I find myself thinking back to something I saw on the local news about a year ago. A teen football player had died in a car accident. The cameras showed all his friends after the funeral—these big hulking guys, all in tears, saying, “I loved him. We all loved him so much.” I started crying, too, and I wondered if these guys had told the football player they loved him while he was alive, or whether it was only with death that this strange word, love, could be used. I vowed then and there that I would never hesitate to speak up to the people I loved. They deserved to know they gave meaning to my life. They deserved to know I thought the world of them.
“You know I love you,” I say to Tony now, not for the first time. “You are really one of the greatest people I know.”
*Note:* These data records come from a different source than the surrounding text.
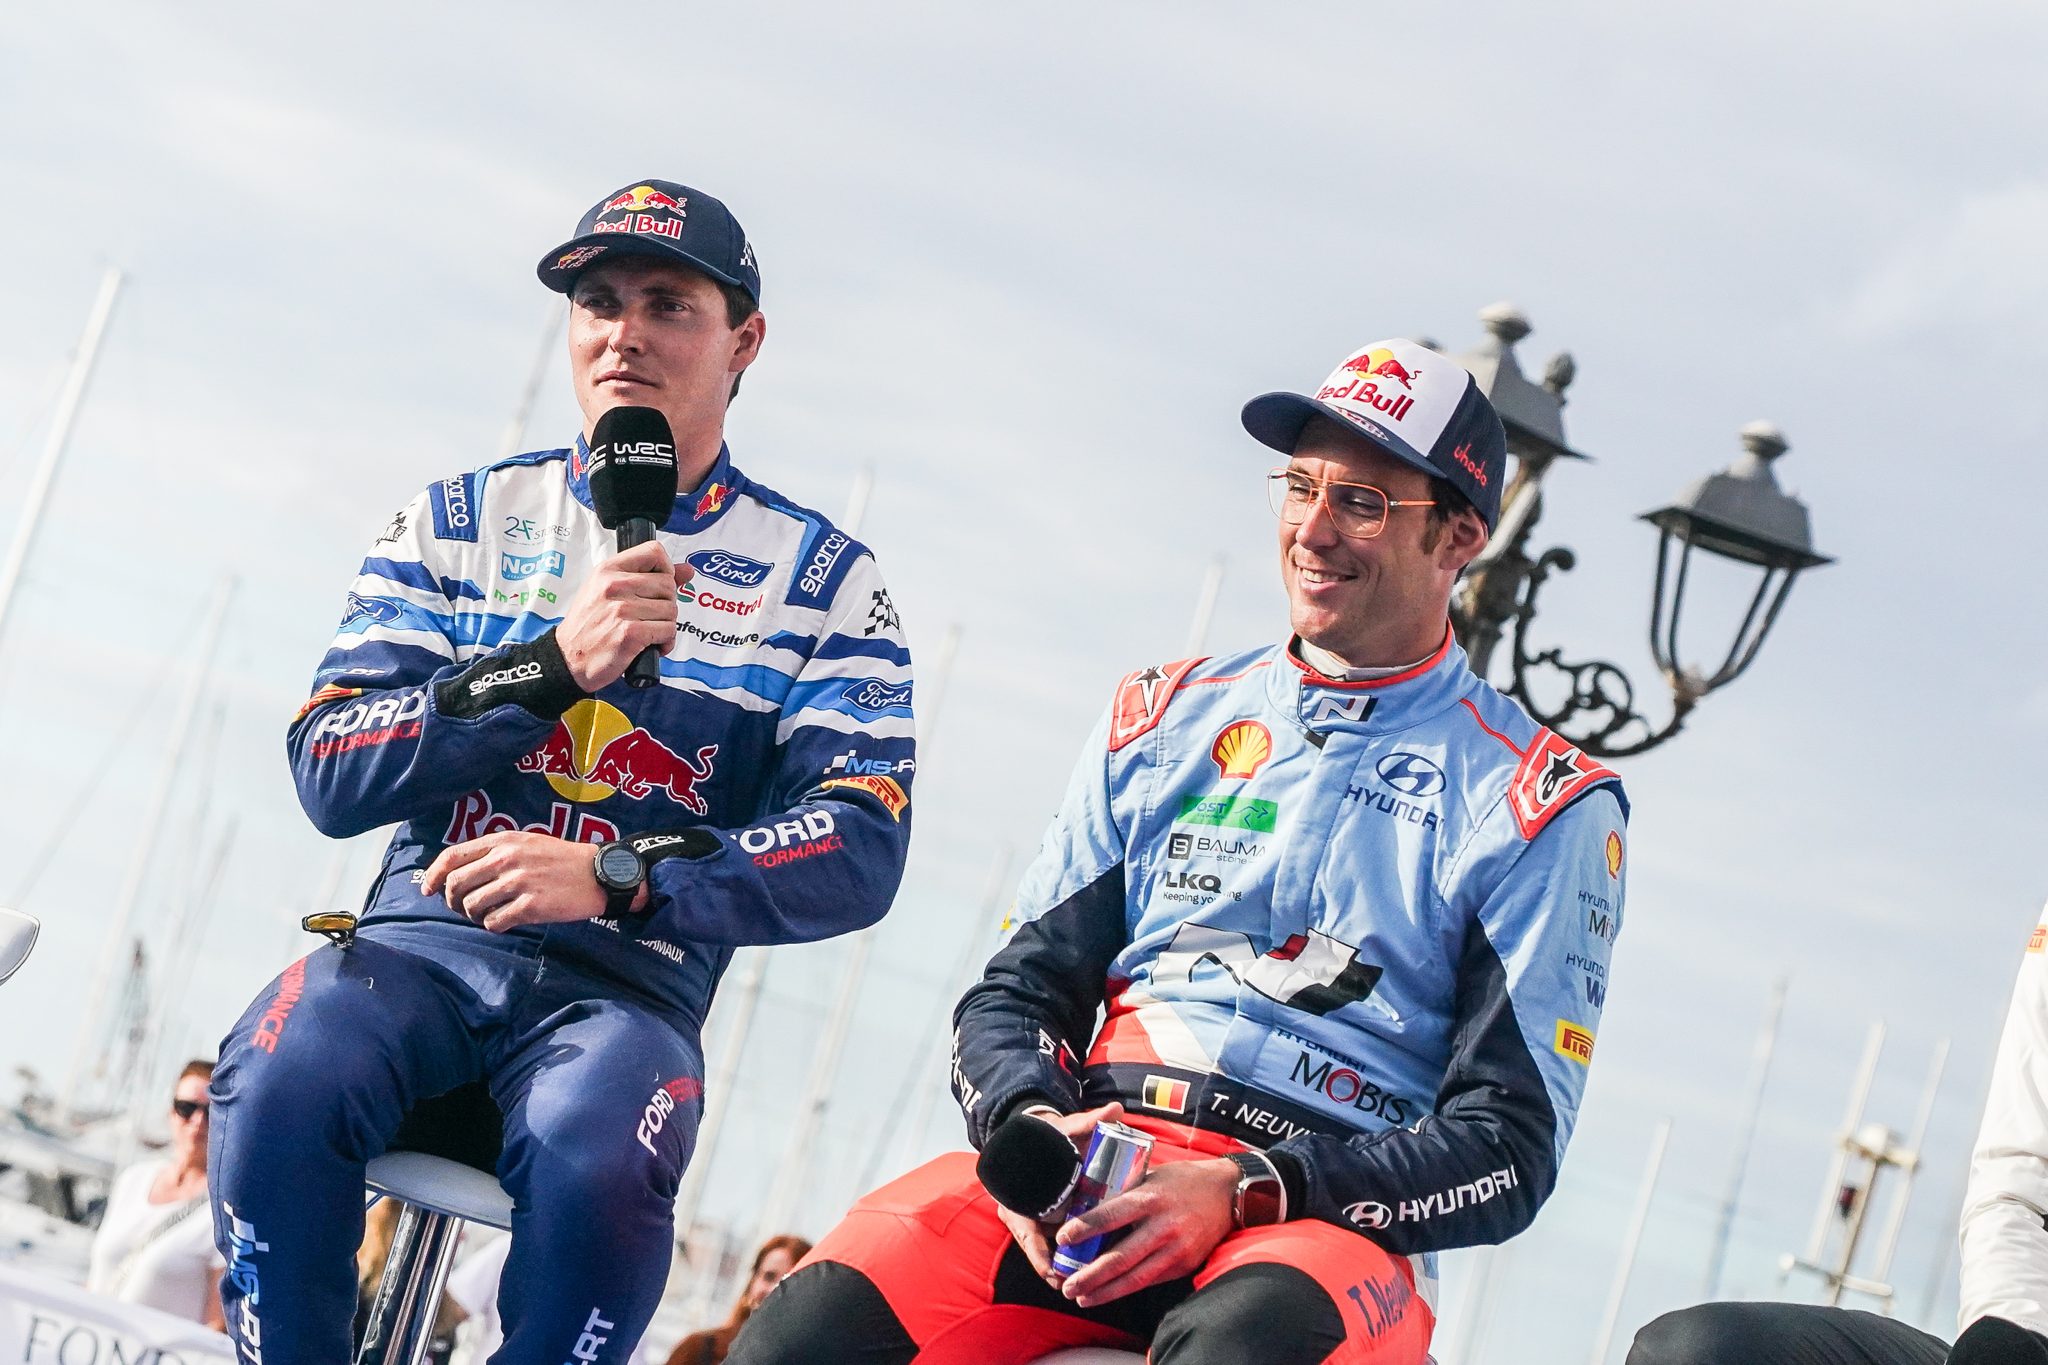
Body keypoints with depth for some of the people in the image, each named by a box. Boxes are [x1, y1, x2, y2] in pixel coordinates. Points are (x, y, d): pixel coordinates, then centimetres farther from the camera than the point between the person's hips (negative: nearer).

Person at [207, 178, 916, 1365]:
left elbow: (860, 853, -5)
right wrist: (550, 666, -13)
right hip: (424, 943, 2)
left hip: (629, 985, -1)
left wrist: (615, 879, -21)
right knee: (283, 1082, -32)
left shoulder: (823, 577, 8)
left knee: (600, 1166, -35)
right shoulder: (459, 522, 13)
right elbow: (332, 775, 2)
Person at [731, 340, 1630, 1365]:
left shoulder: (1543, 806, 5)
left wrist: (1244, 1193, -15)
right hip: (1090, 1174, 4)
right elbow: (1015, 991, 18)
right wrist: (1030, 1127, -7)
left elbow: (1511, 1145, -1)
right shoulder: (1166, 720, 18)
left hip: (1332, 1216, -3)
Tony can't take a compliment, and here I am, giving him the best one I can give. He brushes it off, sweeping his hand to the side. But I know he's heard it. I know he knows it.
“I'm glad we're here,” he says.
We switch to another language—not our invented language or the language we've learned from our lives. As we walk further into the woods and up the mountain, we speak the language of silence. This language gives us space to think and move. We can be both here and elsewhere at the same time.
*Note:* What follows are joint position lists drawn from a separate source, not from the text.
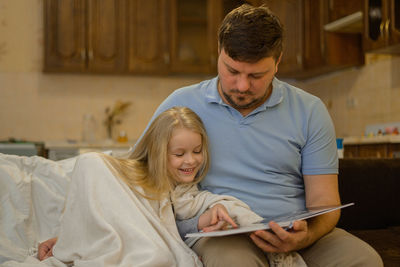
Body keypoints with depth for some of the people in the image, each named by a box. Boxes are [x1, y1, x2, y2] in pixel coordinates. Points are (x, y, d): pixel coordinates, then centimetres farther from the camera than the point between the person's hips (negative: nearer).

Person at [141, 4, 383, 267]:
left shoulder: (310, 111, 7)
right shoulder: (180, 105, 4)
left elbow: (323, 200, 5)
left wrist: (305, 236, -19)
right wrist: (200, 216, -10)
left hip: (293, 233, 3)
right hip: (218, 235, -2)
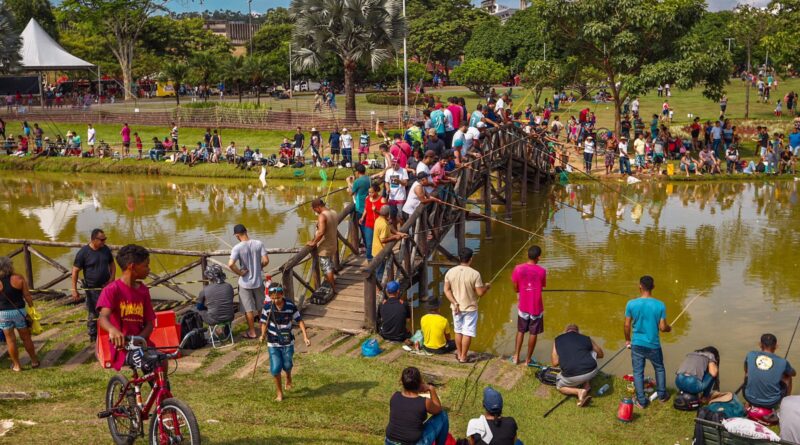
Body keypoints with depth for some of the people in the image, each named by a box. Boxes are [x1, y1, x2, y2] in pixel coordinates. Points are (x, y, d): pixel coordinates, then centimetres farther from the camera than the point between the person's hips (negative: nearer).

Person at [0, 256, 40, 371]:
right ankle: (34, 361, 26)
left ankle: (16, 365, 18)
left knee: (10, 340, 11)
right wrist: (32, 308, 3)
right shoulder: (18, 279, -10)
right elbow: (27, 296, -7)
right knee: (26, 337, 14)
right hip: (19, 311, 0)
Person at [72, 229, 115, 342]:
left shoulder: (106, 249, 2)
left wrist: (112, 279, -2)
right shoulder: (83, 252, -13)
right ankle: (93, 336, 21)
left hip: (107, 286, 4)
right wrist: (74, 290, -12)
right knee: (94, 313, 5)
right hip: (92, 289, -4)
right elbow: (75, 271, -10)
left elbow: (112, 265, 14)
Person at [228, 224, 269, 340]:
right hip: (258, 280, 4)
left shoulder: (237, 248, -19)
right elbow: (266, 261, -10)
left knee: (248, 309, 9)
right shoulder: (259, 244, -10)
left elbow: (230, 264, -30)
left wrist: (240, 273, -15)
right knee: (261, 306, 22)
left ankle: (252, 332, 17)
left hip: (245, 283, -4)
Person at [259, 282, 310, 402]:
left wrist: (305, 337, -11)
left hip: (287, 342, 0)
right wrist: (263, 335, -20)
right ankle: (279, 393, 17)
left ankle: (288, 378, 47)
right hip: (273, 343, 0)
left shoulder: (291, 306, -15)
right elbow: (264, 322, -2)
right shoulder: (267, 307, -14)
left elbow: (299, 321, -5)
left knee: (287, 365, 9)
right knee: (275, 368, -4)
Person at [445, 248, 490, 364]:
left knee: (458, 331, 19)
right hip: (470, 308, -4)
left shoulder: (450, 272, -7)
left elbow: (446, 290, -6)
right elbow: (480, 293, -15)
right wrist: (487, 287, 5)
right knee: (467, 333, 7)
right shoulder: (474, 274, -19)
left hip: (456, 308, 4)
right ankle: (463, 357, 12)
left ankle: (459, 354, 29)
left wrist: (455, 303, -5)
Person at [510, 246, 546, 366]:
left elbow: (515, 288, -2)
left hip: (523, 306, 2)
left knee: (520, 331, 19)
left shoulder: (518, 269, -11)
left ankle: (516, 357, 22)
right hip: (536, 307, -2)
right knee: (533, 333, 10)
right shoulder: (542, 271, -13)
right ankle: (529, 359, 18)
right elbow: (542, 287, -1)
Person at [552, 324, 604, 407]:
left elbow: (555, 363, 9)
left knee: (560, 386, 33)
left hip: (572, 377, -2)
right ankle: (586, 385, 24)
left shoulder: (558, 340, 15)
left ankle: (579, 391, 2)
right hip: (592, 372, 2)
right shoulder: (586, 339, 17)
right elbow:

I don't know where Tony is while he's with me—maybe he's simply concentrating on the birdcalls and the slant of the sunlight, which hits through the trees in a pattern that decorates his arm with the space between leaves.
But maybe it's more than that. As we get back to the main path, Tony turns to me and asks for a hug.
Now, I don't believe in doing hugs halfway. I can't stand people who try to hug without touching. A hug should be a full embrace— as I wrap my arms around Tony, I am not just holding him, but also trying to lift off his troubles for a moment so that the only thing he can feel is my presence, my support. He accepts this embrace and hugs me back. Then his posture raises an alarm—his back straightens out of the hug, his hands fall a little.
I look at his face and realize that he's seen something behind me. I let go of him and turn to find two adults gawking.
“Tony?” the woman asks.
But she doesn't really need to ask. She knows it's Tony.
After all, she's his mother's best friend.
Everybody Freaks Out
Tony is grounded, and his mom's best friend can't keep her mouth shut. The church group network goes into overtime, and by the time I get to school on Monday, I find out that Rip's odds on my love life are now twelve to one for me and Noah, ten to one for me and Kyle, eight to one for me and Tony, and one to two for me botching everything up and spending the rest of my life unrequited.
By the end of the day, the odds have changed even further, and I'm a total basket case.
It's no use protesting to people that Tony and I are just friends (only the people who know us believe me, and all the rest want to believe the opposite because it's a better story). I can't even talk to Tony anymore—I tried on Sunday but his mom hung up on me, muttering something about the devil's influence, which I think was a little overstated.